__DOCUMENT SECTION__.
^^^^^^^^^^^^^^^^
While Ruis would not give a number for pre-market sales, an executive from Toshiba who declined to be named, said "I am hoping to see the kind of pre-orders that they have had in Europe when I get back to Japan."

He said Japan would be the next market roll out for Viamo, "sooner than the annual May radiology event there."

As for the United States, he said, "we are still thinking about it."

Ruis said Toshiba's strength will be in Western Europe where there is a large and active replacement market.

"Eastern Europe, on the other hand, is an expanding market for new products, and one of our core markets, though the user case is different with customers are trying to catch up with capabilities," he said.

The Russian government has launched a number of programs for ultrasound acquisition over the past few years, he said, adding that the day before the market launch Toshiba demonstrated Viamo for two Russian delegations at ECR 2009, including one group from Gazprom.

An East-West divide

Michael Rapp, vice president for ultrasound marketing at Siemens Medical USA (Mountain View, California), asks, "Will a high-end portable do well in these market conditions?"

He notes that the Viamo is priced at €50,000, "and that does not include the transducers and probes that need to be added."

Rapp agrees with other executives there is vast opportunity in Europe east and north of Vienna, but adds that while there are a lot of new systems purchased, the Eastern European market "is primarily driven by price sensitivity, not features."

"My guess is that a machine in the middle range is going to sell better in the East than it does in Western Europe," he said.

Robert Körbler, Philips' managing director for healthcare in Austria, said he has been selling medical imaging equipment for 17 years in Eastern Europe, starting in Hungary with Hewlett-Packard, a business that now is Philips Healthcare.

He sees that market for ultrasound now reaching maturity and may start to follow a pattern that has characterized sales in recent years in the mature markets of Western Europe.

"There has been a significant shift in the ultrasound market in Western Europe where the middle market disappeared and customers are polarized either to the low or high end systems," Körbler said.

He defined the low end as instrument starting around €14,000 and the high end with systems that can run as much as €150,000.

"In this shift, some customers have gone for portables, but this growth has not come at the expense of the existing products," he said.
^^^^^^^^^^^^^^^^
Write the next few paragraphs of the news piece on ultrasound sales in Europe, picking up right after its final quote.
^^^^^^^^^^^^^^^^
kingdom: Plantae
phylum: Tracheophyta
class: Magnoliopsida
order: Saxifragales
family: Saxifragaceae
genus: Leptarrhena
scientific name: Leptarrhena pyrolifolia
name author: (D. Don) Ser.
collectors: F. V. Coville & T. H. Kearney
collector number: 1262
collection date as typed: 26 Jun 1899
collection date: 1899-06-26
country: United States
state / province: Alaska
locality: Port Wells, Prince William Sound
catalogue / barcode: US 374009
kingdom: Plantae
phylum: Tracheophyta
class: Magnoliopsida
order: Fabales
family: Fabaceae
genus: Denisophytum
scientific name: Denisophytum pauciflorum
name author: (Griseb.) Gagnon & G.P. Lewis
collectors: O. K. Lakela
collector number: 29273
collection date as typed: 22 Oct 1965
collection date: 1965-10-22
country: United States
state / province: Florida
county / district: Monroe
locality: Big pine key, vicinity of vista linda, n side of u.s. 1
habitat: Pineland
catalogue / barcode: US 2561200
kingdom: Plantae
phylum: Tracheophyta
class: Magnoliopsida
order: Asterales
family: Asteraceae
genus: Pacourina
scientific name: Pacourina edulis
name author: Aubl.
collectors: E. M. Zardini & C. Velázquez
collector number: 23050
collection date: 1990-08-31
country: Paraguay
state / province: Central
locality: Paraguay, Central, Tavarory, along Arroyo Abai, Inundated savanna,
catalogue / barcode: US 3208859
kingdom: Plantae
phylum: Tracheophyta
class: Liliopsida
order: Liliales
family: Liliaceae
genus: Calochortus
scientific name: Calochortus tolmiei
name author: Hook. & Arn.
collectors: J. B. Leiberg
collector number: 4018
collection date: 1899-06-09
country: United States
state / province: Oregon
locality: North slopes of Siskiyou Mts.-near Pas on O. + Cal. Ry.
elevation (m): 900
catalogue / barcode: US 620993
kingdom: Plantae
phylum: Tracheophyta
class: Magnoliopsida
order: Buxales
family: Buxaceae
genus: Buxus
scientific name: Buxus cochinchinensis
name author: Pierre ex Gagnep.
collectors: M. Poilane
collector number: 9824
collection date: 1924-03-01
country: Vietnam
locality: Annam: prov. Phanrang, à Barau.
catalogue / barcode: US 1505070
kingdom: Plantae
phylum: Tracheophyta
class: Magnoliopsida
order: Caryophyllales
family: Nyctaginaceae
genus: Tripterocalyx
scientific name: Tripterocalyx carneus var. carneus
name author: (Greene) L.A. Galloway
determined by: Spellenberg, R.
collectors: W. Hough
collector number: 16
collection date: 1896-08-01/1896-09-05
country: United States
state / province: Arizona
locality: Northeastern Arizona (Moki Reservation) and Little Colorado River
^^^^^^^^^^^^^^^^
__ANSWER FOR THIS EXERCISE__.
The hot application has been cardiac cath labs, where space is at a premium.

"Here the portables have done very well, there continues to be a very big demand with the key driver right now being integration with other imaging systems being used for guidance and assessment," Körbler said.

As for the coming competition among the market leaders, he said estimates for growth this year in medical imaging generally range from plus 0.5% to minus 2%.

"Taking market share in this environment would be a very aggressive ambition as everyone is going to defend their share aggressively," he said.

Staggered rollout for Philips CX-50

Radjen Ganpat, sales development manager for ultrasound with Philips Healthcare EMEA (Böblingen, Germany), said the CX-50 was introduced in September at the European Society of Cardiology meeting in Munich, Germany, because the new high-end portable was targeted as at the lucrative cardiovascular market as a first application.

He acknowledged that the price point starts at €50,000.

CX-50 was not shown at the world's largest radiology event, the annual Radiological Society of North America (Oak Brook, Illinois) extravaganza in Chicago, three months later because the general radiology model was not yet ready.

That was being introduced to radiologists in Vienna at ECR 2009.

Ganpat said Philips has begun to ship its cardio model, but the general radiology model will not be delivered commercially until Q309.

"CX-50 is our first portable model, and I can assure you that we are working on a lower-end product, though I can not give you a timeframe," he said.